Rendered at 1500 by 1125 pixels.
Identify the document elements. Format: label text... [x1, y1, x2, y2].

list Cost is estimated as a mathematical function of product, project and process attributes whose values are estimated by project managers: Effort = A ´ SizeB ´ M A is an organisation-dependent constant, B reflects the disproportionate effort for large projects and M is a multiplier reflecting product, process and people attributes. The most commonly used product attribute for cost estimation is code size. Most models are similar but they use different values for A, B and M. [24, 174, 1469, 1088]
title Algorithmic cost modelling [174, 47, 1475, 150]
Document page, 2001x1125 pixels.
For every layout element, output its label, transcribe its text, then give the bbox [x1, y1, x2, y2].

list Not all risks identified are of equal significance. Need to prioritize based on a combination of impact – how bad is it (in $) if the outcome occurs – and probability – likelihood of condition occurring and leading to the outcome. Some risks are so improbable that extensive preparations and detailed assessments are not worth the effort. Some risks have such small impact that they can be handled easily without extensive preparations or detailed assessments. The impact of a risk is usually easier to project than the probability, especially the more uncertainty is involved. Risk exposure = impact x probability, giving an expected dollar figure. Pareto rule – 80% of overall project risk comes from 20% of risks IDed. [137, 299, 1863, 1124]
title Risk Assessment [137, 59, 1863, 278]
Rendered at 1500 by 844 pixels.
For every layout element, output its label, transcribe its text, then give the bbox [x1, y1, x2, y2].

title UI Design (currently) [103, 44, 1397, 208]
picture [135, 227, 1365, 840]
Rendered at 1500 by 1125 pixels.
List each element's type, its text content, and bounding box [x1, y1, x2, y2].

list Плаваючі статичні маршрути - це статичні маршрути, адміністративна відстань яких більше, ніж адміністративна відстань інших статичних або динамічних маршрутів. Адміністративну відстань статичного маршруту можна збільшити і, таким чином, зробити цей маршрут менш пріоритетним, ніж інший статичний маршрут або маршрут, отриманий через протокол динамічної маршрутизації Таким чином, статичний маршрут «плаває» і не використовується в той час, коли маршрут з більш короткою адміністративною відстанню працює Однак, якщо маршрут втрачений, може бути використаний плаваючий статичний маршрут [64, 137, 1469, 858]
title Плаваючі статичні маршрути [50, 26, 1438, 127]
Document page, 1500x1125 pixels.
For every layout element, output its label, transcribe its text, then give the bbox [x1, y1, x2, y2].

□ □ □ □ □

◆ **What the task asks**
Take the records above and return them exactly as written.

◆ **Solution to this exercise**
Rendered at 1500 by 1125 pixels.
Identify the document elements. Format: label text... [x1, y1, x2, y2].

list Cost is estimated as a mathematical function of product, project and process attributes whose values are estimated by project managers: Effort = A ´ SizeB ´ M A is an organisation-dependent constant, B reflects the disproportionate effort for large projects and M is a multiplier reflecting product, process and people attributes. The most commonly used product attribute for cost estimation is code size. Most models are similar but they use different values for A, B and M. [24, 174, 1469, 1088]
title Algorithmic cost modelling [174, 47, 1475, 150]
Document page, 2001x1125 pixels.
For every layout element, output its label, transcribe its text, then give the bbox [x1, y1, x2, y2].

list Not all risks identified are of equal significance. Need to prioritize based on a combination of impact – how bad is it (in $) if the outcome occurs – and probability – likelihood of condition occurring and leading to the outcome. Some risks are so improbable that extensive preparations and detailed assessments are not worth the effort. Some risks have such small impact that they can be handled easily without extensive preparations or detailed assessments. The impact of a risk is usually easier to project than the probability, especially the more uncertainty is involved. Risk exposure = impact x probability, giving an expected dollar figure. Pareto rule – 80% of overall project risk comes from 20% of risks IDed. [137, 299, 1863, 1124]
title Risk Assessment [137, 59, 1863, 278]
Rendered at 1500 by 844 pixels.
For every layout element, output its label, transcribe its text, then give the bbox [x1, y1, x2, y2].

title UI Design (currently) [103, 44, 1397, 208]
picture [135, 227, 1365, 840]
Rendered at 1500 by 1125 pixels.
List each element's type, its text content, and bounding box [x1, y1, x2, y2].

list Плаваючі статичні маршрути - це статичні маршрути, адміністративна відстань яких більше, ніж адміністративна відстань інших статичних або динамічних маршрутів. Адміністративну відстань статичного маршруту можна збільшити і, таким чином, зробити цей маршрут менш пріоритетним, ніж інший статичний маршрут або маршрут, отриманий через протокол динамічної маршрутизації Таким чином, статичний маршрут «плаває» і не використовується в той час, коли маршрут з більш короткою адміністративною відстанню працює Однак, якщо маршрут втрачений, може бути використаний плаваючий статичний маршрут [64, 137, 1469, 858]
title Плаваючі статичні маршрути [50, 26, 1438, 127]
Document page, 1500x1125 pixels.
For every layout element, output its label, transcribe its text, then give the bbox [x1, y1, x2, y2].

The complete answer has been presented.